(PROVIDED MATERIAL begins)
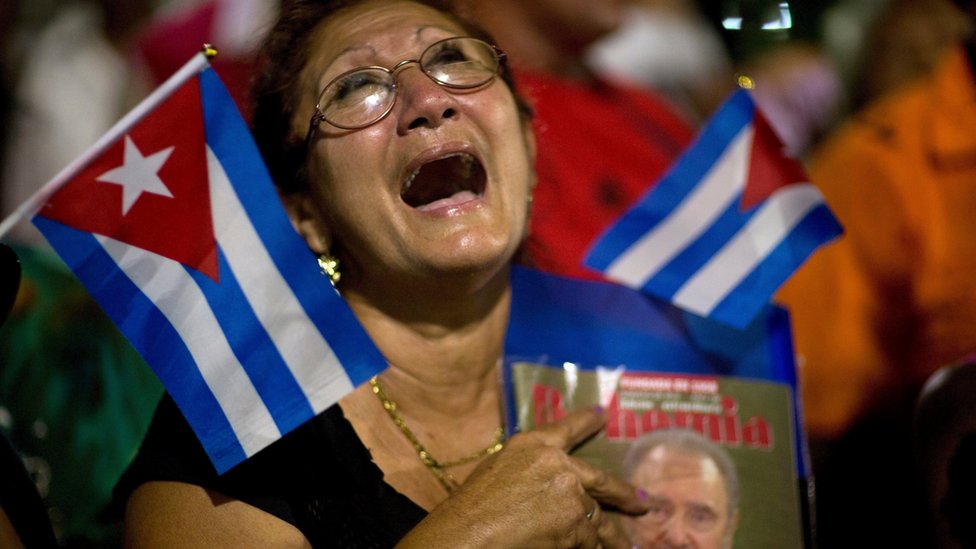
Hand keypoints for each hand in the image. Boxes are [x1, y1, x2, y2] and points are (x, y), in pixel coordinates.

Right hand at [398, 407, 649, 547]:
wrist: (468, 536)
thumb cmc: (470, 508)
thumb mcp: (497, 472)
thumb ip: (529, 470)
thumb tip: (550, 484)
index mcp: (534, 445)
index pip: (568, 428)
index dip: (587, 421)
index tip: (603, 415)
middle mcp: (559, 467)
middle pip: (602, 480)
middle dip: (625, 494)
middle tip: (642, 502)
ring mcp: (571, 499)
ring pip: (598, 519)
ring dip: (609, 535)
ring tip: (622, 544)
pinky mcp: (576, 529)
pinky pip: (589, 541)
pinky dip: (590, 547)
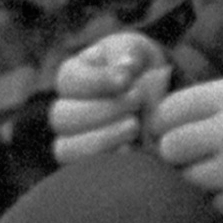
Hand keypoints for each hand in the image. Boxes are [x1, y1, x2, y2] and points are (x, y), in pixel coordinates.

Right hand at [50, 31, 167, 165]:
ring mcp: (72, 140)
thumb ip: (127, 52)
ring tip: (135, 126)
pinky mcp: (87, 165)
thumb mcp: (136, 50)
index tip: (127, 79)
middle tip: (138, 100)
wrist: (159, 100)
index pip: (69, 80)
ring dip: (103, 138)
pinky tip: (131, 150)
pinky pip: (83, 172)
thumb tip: (126, 66)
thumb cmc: (141, 70)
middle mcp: (64, 110)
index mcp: (72, 77)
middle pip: (63, 117)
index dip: (97, 80)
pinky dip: (108, 161)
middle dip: (104, 110)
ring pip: (66, 149)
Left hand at [147, 68, 222, 222]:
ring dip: (199, 180)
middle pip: (171, 145)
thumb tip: (178, 114)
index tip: (168, 131)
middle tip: (191, 158)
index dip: (165, 123)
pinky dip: (221, 202)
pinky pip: (211, 204)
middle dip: (177, 154)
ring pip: (187, 178)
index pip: (173, 107)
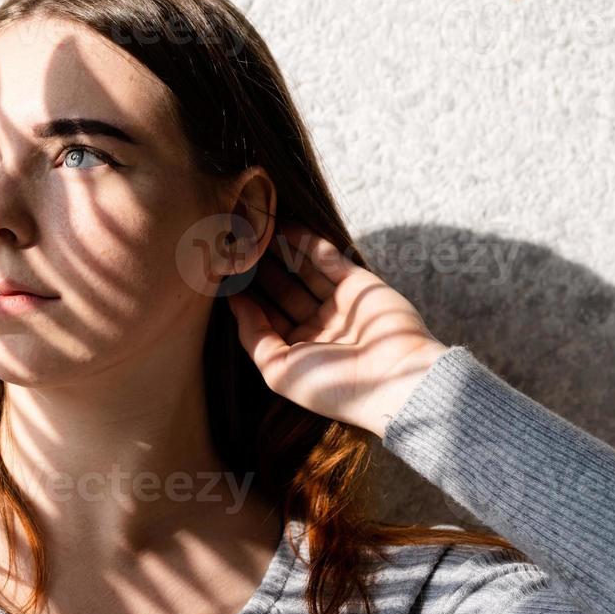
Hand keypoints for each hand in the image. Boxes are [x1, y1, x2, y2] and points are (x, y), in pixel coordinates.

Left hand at [225, 222, 449, 439]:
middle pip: (282, 291)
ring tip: (252, 232)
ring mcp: (339, 304)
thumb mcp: (278, 369)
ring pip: (303, 271)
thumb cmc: (332, 384)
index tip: (220, 274)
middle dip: (259, 270)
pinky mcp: (359, 283)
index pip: (266, 317)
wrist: (394, 380)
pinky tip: (282, 229)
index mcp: (300, 351)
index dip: (246, 296)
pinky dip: (306, 242)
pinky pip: (328, 258)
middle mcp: (319, 327)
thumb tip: (234, 301)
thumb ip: (253, 335)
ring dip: (279, 252)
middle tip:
(PROVIDED MATERIAL ends)
» YOUR ASSIGNMENT:
No picture is to be printed. Output exactly the lines above from the line containing "middle pip: (602, 480)" through the line containing "thumb ip: (127, 52)".

» RESPONSE TO THE TASK:
middle pip: (602, 480)
middle dip: (625, 494)
middle tip: (642, 502)
ring mcp: (571, 499)
ring pip: (598, 519)
ring dip: (609, 535)
ring tip: (622, 544)
pinky mcp: (576, 529)
pinky pip: (589, 541)
pinky dip: (590, 547)
Hand keypoints for each hand in the image. Boxes are [x1, y1, x2, y2] and points are (x, y), in pixel coordinates.

Right hand at [50, 31, 167, 165]:
ring mcp: (72, 140)
thumb ip: (127, 52)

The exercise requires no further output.